# [WORK TO DO]
a) In the passage on Vietnamese refugees in Canada, roughly how many Vietnamese refugees came to Canada between 1975 and 1978?
b) From the passage on Vietnamese refugees in Canada, write out the part from "In the 1981 census 20" to "in the census.".

# [PROVIDED PASSAGE]

━━━━━━━━

This article draws on data from the Canadian census over three decades and uses quantitative techniques to study relationships between factors that influence economic integration. It takes advantage of the large and representative sample and standard measures of labour market outcomes, and thus is able to provide an objective portrait of refugees’ economic integration. Using a synthetic cohort approach, this article covers adult refugees’ progress in the labour market over their entire work career and examines childhood refugees’ achievements when they reached adulthood. This longitudinal perspective reflects the realities that integration takes time and the factors affecting immigrant labour market outcomes have different salience at different stages of the integration process. However, census data do not collect information on respondents’ attitudes and social behaviours, and thus could not reveal the mechanisms behind some observed relationships. The findings presented here might be complemented by more qualitative work that sheds light on the underlying processes.

This analysis focuses on Vietnamese refugees who arrived in Canada in 1979 and 1980 for three reasons. First, in these two years Canada received the largest number of the ‘boat people’. Vietnamese refugees started coming to Canada in 1975, and about 7,700 of them arrived between 1975 and 1978. This first wave of Vietnamese refugees consisted mostly of well-educated professionals, middle-class, and supporters of the US and South Vietnamese governments (Wood Citation1997; Beiser Citation1999). They were quite different from the second-wave refugees, who arrived after 1978, in their socioeconomic status and experiences of fleeing. In particular, many second-wave refugees were ethnic Chinese who, although they might have lived in Vietnam for generations, were singled out for persecution after conflict between Vietnam and China.

Second, the census did not collect information on immigrant class that is needed to directly identify refugee status. However, immigration records show that about 98 per cent of the individuals who were born in Vietnam and came to Canada over the 1979–80 period were refugees (Employment and Immigration Canada Citation1981, Citation1982). Vietnamese refugees continued to come after 1980, but in much smaller numbers, and the share of refugees among immigrants decreased rapidly, making it difficult to separate refugees from other immigrants with the census data for those who arrived after 1980. Finally, the initial outcomes of the 1979–80 arrivals can be measured in the first to second year after arrival in the 1981 census, which provides a narrowly defined starting point from which to examine their subsequent integration patterns.

For comparison purposes, this study also includes immigrants from other source regions who arrived in 1979–80, and the Canadian-born population. Comparison with other immigrants who arrived in the same period is a way to distinguish difficulties of resettling in a new country that new immigrants would generally experience from hardships that are unique to refugees. This study excludes refugees from Laos and Cambodia, who were a smaller part (about 20%) of Southeast Asian refugees arriving in the same period. Compared with Vietnamese refugees, refugees from Laos and Cambodia tended to have lower educational levels and less successful labour market outcomes.

In the 1981 census 20 per cent sample microdata file, there were 7,247 Vietnamese who arrived in 1979 and 1980, corresponding to an estimated 36,730 population. This estimated population size is somewhat smaller than the number of total arrivals from Vietnam (43,710) recorded in immigration statistics (Employment and Immigration Canada Citation1981, Citation1982). It is possible that some refugees might have emigrated (i.e. to the US and other settlement countries) at the time of the 1981 census, or refugees might be slightly under-sampled in the census.

━━━━━━━━

# [DATA SUPPLIED]
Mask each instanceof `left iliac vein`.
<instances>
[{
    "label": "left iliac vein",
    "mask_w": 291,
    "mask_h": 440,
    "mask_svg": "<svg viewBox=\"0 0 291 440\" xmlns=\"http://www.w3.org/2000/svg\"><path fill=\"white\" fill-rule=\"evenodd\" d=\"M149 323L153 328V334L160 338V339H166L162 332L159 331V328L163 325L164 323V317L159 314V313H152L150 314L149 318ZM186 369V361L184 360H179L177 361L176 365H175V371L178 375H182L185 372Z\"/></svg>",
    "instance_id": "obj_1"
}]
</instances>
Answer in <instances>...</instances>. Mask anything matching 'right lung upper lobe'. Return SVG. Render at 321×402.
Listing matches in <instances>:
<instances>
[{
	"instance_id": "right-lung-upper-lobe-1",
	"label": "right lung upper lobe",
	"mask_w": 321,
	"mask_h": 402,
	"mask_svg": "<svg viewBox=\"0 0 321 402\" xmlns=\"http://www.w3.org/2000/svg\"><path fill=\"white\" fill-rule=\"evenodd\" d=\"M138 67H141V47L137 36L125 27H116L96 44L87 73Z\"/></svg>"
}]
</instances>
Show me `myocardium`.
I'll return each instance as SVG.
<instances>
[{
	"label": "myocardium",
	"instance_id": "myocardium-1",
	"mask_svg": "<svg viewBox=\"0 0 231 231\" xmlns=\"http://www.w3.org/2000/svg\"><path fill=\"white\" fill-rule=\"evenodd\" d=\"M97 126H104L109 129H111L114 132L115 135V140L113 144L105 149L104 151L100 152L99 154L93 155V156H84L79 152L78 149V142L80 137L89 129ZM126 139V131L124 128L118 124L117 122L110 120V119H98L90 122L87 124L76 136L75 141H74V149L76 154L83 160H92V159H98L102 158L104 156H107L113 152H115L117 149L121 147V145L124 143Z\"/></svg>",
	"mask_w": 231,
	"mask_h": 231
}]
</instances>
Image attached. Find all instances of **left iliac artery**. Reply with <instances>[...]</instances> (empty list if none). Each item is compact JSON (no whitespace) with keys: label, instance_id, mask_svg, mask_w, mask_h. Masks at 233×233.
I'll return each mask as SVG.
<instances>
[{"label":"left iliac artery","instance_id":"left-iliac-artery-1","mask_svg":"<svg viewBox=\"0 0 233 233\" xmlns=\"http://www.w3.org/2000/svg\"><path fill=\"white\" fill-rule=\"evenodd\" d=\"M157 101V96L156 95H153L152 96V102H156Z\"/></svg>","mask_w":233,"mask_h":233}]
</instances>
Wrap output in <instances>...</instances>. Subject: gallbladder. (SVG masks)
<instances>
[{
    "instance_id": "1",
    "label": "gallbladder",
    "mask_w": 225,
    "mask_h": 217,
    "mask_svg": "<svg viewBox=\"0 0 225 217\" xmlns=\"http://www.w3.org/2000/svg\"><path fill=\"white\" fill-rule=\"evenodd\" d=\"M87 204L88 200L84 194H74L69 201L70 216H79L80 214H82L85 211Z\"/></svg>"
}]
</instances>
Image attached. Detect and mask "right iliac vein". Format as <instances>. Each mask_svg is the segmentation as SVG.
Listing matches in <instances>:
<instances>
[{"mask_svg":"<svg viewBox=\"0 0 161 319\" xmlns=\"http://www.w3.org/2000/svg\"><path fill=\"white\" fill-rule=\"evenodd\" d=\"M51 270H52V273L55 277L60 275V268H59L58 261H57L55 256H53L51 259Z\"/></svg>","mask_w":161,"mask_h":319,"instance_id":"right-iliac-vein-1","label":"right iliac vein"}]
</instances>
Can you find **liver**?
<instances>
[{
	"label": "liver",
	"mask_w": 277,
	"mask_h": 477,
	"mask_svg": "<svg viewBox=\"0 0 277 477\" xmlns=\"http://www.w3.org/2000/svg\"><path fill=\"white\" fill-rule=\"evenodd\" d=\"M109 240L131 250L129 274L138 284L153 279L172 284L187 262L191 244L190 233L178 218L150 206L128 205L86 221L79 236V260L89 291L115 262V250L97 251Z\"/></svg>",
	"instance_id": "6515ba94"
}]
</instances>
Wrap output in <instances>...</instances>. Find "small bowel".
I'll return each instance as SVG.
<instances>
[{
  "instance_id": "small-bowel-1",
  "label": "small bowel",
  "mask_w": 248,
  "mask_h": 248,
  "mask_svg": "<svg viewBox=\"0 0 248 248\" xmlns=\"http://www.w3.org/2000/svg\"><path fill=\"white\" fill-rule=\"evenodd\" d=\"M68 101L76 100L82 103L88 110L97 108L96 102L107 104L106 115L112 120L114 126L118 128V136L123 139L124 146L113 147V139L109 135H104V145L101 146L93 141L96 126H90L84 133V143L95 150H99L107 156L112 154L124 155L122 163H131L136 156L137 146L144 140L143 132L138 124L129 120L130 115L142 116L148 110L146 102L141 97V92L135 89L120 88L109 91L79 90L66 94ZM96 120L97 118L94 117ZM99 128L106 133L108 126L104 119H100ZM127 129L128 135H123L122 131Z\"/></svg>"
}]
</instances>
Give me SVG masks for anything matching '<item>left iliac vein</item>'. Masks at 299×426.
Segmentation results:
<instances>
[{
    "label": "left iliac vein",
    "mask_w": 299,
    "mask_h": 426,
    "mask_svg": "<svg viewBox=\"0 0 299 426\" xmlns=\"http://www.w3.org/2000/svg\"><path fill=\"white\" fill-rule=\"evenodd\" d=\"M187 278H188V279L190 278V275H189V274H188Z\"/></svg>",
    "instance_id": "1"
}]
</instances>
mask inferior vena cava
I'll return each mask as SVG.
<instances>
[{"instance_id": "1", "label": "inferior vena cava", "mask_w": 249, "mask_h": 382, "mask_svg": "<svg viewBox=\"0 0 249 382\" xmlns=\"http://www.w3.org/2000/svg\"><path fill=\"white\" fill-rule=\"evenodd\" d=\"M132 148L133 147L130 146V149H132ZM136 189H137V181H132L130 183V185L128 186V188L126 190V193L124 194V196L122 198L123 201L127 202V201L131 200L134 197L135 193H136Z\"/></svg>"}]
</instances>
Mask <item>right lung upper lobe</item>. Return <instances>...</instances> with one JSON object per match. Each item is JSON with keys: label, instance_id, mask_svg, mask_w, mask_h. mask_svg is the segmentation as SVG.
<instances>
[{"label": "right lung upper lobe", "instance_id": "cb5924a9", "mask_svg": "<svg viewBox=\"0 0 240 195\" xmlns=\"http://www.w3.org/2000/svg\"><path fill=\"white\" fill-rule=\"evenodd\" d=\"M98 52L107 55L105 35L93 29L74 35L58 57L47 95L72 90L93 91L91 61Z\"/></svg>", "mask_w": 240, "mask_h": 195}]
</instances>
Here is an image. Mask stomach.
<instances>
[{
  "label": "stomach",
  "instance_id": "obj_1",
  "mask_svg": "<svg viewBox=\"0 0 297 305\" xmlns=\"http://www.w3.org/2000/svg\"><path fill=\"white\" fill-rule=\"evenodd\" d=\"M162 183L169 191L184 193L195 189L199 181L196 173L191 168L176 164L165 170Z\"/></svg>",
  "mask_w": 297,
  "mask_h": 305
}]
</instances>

━━━━━━━━

# [ANSWERS FOR THE EXERCISE]
a) About 7,700.

b)
In the 1981 census 20 per cent sample microdata file, there were 7,247 Vietnamese who arrived in 1979 and 1980, corresponding to an estimated 36,730 population. This estimated population size is somewhat smaller than the number of total arrivals from Vietnam (43,710) recorded in immigration statistics (Employment and Immigration Canada Citation1981, Citation1982). It is possible that some refugees might have emigrated (i.e. to the US and other settlement countries) at the time of the 1981 census, or refugees might be slightly under-sampled in the census.